→ Lesetext
==*==
RSS-Feed abonnieren
DOI: 10.1055/s-0032-1323793
Untersuchungen des maternalen und fetalen Serumlipidprofils und des oxidierten ‚Low Density‘ Lipoproteins im plazentaren Gewebe bei Präeklampsie und normotensiven Schwangerschaften
Determination of Maternal and Foetal Serum Lipid Profile and Placental Oxidised Low Density Lipoprotein Accumulation in Preeclampsia and Normotensive PregnanciesPublikationsverlauf
eingereicht 02. März 2012
angenommen nach Überarbeitung 03. April 2012
Publikationsdatum:
29. Oktober 2012 (online)

Zusammenfassung
Hintergrund:
Oxidierte ‚Low Density‘ Lipoproteine (oxLDL) gelten als Schlüsselmoleküle in der Pathogenese der Atherosklerose. Da die Präeklampsie Parallelen zur Atherosklerose aufweist, gingen wir von der Hypothese einer vermehrten Anreicherung von oxLDL im plazentaren Gewebe an der materno-fetalen und feto-fetalen Grenzfläche aus. Zudem analysierten wir das Lipidprofil des mütterliches und fetales Serums bei Präeklampsie und einer Kontrollgruppe normotensiver Schwangerschaften.
Patientinnen und Methodik:
oxLDL wurde in plazentaren Paraffinschnitten von 14 Präeklampsien (30.–39. SSW) sowie 28 Früh- und Termingeburten (25.–40. SSW) immunhistochemisch dargestellt. 10 ‚High Power Fields‘ wurden mit der newCAST Software randomisiert ausgewählt und nach standardisiertem Verfahren von 2 unabhängigen Untersuchern ohne Kenntnis der Diagnosen auf die Intensität von oxLDL bewertet. Triglyzeride, Gesamt-Cholesterin, LDL- und HDL-Cholesterin wurden in mütterlichem und fetalem (Nabelschnur) Serum gemessen. Die statistische Auswertung erfolgte durch den Mann-Whitney Test.
==*==
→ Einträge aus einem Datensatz
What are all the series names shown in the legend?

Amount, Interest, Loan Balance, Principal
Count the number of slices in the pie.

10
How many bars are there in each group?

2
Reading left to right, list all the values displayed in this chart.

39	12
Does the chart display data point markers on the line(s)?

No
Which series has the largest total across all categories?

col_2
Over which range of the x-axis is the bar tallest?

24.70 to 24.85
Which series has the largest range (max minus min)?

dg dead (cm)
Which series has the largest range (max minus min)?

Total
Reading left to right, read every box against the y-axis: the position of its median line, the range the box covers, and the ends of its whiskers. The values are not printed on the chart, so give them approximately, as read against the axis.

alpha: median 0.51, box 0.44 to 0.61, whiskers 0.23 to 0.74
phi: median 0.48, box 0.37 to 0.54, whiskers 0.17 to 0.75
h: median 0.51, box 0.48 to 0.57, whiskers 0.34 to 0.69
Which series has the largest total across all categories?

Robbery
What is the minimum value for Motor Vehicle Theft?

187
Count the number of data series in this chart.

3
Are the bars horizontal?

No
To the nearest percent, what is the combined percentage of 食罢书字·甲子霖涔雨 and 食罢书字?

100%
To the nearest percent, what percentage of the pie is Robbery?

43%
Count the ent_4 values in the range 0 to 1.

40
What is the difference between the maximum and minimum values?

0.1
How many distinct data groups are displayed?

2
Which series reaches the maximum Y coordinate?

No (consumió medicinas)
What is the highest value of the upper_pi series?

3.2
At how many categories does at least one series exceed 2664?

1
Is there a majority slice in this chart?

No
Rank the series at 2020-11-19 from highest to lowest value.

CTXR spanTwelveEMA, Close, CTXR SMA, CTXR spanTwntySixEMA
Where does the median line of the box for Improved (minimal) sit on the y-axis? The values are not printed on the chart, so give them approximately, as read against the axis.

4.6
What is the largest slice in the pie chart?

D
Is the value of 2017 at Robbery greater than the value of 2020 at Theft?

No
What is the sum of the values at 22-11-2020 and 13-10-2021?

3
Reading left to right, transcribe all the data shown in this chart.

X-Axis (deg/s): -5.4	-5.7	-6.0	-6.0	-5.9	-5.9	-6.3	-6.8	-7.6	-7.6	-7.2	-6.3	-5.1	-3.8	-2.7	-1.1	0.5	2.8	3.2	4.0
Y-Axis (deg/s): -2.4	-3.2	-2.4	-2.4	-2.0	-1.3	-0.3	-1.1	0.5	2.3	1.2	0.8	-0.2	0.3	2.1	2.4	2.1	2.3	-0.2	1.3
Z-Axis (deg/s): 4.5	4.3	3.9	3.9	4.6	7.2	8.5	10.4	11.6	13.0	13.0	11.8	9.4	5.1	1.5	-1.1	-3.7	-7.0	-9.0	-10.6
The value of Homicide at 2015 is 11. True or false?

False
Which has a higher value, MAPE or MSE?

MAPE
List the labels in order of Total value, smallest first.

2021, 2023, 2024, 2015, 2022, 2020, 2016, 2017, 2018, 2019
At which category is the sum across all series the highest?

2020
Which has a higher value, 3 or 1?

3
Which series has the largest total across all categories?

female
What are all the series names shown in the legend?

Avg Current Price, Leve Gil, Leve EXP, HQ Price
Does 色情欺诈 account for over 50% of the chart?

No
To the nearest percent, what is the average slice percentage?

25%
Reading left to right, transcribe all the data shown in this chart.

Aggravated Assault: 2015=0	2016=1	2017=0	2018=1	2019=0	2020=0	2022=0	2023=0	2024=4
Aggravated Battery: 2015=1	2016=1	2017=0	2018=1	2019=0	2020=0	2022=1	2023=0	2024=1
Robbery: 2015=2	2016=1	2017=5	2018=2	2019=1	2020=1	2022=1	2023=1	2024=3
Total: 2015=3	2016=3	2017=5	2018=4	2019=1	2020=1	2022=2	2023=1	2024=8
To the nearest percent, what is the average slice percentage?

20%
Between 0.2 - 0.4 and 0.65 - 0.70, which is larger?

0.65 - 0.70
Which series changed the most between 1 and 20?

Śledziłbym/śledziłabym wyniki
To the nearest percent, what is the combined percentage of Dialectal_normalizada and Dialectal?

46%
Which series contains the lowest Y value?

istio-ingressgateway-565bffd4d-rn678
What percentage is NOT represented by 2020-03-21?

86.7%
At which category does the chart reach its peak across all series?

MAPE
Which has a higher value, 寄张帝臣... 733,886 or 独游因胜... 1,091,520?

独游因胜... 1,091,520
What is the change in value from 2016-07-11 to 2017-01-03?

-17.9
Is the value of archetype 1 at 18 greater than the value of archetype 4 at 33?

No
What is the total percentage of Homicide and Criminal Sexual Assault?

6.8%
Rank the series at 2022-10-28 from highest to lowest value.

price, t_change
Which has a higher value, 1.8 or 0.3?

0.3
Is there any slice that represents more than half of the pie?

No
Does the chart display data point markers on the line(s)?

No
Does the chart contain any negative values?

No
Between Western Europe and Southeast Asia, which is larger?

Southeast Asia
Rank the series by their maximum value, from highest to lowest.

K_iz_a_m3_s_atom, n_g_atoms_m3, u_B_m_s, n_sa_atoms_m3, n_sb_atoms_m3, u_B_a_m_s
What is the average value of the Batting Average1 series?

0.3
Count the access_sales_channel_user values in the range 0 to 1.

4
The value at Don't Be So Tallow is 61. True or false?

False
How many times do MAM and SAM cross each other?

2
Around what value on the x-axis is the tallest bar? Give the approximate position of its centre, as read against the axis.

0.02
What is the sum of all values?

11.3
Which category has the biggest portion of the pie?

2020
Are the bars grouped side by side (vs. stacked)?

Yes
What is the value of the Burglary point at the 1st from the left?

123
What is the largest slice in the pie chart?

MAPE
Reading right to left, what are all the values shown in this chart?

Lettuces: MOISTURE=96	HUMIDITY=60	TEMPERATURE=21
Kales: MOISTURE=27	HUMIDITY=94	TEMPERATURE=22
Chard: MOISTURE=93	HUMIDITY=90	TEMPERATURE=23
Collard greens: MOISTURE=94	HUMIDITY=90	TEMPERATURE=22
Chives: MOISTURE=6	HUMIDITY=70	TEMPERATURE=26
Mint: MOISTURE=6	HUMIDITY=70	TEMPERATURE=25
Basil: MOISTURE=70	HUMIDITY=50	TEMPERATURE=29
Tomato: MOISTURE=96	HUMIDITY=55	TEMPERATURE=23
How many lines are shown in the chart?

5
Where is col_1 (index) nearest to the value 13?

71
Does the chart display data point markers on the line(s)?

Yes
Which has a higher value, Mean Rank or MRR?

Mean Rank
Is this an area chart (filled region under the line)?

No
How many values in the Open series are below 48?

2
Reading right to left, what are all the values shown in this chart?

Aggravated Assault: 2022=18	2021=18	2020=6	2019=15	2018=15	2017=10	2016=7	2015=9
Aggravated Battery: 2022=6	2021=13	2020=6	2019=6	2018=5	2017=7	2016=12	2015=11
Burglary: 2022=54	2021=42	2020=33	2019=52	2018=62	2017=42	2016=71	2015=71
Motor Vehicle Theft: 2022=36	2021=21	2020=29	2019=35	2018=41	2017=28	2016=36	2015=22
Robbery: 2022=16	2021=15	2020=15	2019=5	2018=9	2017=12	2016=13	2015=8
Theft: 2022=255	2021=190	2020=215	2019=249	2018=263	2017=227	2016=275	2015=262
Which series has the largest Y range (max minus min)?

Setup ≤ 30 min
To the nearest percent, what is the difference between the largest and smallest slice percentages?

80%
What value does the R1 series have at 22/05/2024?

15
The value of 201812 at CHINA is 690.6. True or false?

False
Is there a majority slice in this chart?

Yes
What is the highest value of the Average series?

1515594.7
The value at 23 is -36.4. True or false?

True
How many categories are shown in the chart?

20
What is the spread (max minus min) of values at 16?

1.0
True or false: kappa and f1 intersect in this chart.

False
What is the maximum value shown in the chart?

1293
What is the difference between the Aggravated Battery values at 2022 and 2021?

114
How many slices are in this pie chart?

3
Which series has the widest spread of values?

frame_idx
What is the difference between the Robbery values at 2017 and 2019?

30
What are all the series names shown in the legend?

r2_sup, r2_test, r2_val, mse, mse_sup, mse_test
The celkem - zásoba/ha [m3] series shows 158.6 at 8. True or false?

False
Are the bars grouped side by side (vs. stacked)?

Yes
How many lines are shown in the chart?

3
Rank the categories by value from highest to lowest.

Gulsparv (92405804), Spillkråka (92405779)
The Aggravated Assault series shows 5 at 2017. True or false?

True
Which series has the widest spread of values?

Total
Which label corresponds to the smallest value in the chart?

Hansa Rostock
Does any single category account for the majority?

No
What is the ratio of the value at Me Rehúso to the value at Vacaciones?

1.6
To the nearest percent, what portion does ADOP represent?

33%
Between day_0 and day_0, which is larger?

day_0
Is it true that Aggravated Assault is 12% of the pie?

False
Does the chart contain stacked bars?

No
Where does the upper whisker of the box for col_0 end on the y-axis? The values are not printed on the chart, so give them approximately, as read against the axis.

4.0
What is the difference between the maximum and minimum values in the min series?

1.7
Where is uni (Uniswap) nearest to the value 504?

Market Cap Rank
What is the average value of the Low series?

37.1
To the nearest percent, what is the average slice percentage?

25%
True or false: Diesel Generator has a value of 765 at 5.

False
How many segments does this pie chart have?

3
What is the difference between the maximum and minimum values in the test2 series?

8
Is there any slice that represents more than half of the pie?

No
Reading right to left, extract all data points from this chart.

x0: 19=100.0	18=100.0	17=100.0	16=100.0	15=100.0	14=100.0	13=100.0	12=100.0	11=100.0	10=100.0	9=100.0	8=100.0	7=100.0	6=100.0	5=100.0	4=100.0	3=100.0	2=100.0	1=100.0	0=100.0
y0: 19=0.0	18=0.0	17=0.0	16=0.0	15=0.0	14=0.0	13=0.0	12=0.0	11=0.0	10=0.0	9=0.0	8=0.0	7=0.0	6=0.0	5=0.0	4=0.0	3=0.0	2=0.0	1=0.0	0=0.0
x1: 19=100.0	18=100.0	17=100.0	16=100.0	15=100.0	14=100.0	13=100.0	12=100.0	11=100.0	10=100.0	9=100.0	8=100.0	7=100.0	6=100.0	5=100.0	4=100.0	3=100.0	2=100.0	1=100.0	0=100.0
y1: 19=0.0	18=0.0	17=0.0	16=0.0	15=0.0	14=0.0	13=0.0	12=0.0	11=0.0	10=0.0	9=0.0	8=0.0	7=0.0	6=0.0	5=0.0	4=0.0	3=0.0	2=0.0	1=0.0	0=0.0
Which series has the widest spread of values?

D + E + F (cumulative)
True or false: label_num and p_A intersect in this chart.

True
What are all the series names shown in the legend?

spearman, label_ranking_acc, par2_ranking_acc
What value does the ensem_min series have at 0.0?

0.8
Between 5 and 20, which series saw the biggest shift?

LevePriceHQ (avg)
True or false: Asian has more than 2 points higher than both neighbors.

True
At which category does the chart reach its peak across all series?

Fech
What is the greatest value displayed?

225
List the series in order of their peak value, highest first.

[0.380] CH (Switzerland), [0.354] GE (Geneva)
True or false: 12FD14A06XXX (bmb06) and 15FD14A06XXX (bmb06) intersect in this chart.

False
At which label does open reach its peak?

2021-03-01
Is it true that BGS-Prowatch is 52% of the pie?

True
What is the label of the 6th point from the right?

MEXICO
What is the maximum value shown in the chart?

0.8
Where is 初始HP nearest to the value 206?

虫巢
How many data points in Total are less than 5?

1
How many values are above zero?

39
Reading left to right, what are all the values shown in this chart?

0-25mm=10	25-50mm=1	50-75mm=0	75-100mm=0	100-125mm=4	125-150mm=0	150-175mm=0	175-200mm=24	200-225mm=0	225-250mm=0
==*==
→ Zum Ausprobieren
Kopiere aus dem Lesetext wortgetreu den Abschnitt zwischen „Zusammenfassung“ und „Kontrollgruppe normotensiver Schwangerschaften.“, beide eingeschlossen.

→ Ergebnis der Aufgabe
Zusammenfassung
Hintergrund:
Oxidierte ‚Low Density‘ Lipoproteine (oxLDL) gelten als Schlüsselmoleküle in der Pathogenese der Atherosklerose. Da die Präeklampsie Parallelen zur Atherosklerose aufweist, gingen wir von der Hypothese einer vermehrten Anreicherung von oxLDL im plazentaren Gewebe an der materno-fetalen und feto-fetalen Grenzfläche aus. Zudem analysierten wir das Lipidprofil des mütterliches und fetales Serums bei Präeklampsie und einer Kontrollgruppe normotensiver Schwangerschaften.